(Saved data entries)
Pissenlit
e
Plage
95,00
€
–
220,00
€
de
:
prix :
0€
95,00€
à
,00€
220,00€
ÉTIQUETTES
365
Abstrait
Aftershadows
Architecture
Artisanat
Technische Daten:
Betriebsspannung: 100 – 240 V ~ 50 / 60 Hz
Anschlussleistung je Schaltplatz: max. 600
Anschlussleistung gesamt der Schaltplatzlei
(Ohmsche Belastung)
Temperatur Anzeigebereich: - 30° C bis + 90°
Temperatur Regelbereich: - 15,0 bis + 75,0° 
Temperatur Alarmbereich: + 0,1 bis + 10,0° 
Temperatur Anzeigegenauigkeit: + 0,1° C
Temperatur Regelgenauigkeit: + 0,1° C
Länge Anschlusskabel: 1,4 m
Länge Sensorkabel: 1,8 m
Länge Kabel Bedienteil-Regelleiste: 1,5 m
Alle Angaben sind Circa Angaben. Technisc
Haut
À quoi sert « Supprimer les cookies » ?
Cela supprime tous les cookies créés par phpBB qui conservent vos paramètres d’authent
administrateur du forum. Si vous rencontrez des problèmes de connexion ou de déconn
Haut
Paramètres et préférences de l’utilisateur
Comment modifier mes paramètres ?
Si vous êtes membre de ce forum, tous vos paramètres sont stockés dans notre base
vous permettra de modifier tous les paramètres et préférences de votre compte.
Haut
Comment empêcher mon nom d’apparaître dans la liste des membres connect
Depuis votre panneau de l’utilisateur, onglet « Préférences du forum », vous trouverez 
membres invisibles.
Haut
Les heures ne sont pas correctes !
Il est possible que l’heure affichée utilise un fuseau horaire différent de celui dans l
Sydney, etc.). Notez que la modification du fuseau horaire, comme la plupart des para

Work request: Go line by line through the data, copying each one that contains the word "Anschlussleistung".

Result:
Anschlussleistung je Schaltplatz: max. 600
Anschlussleistung gesamt der Schaltplatzlei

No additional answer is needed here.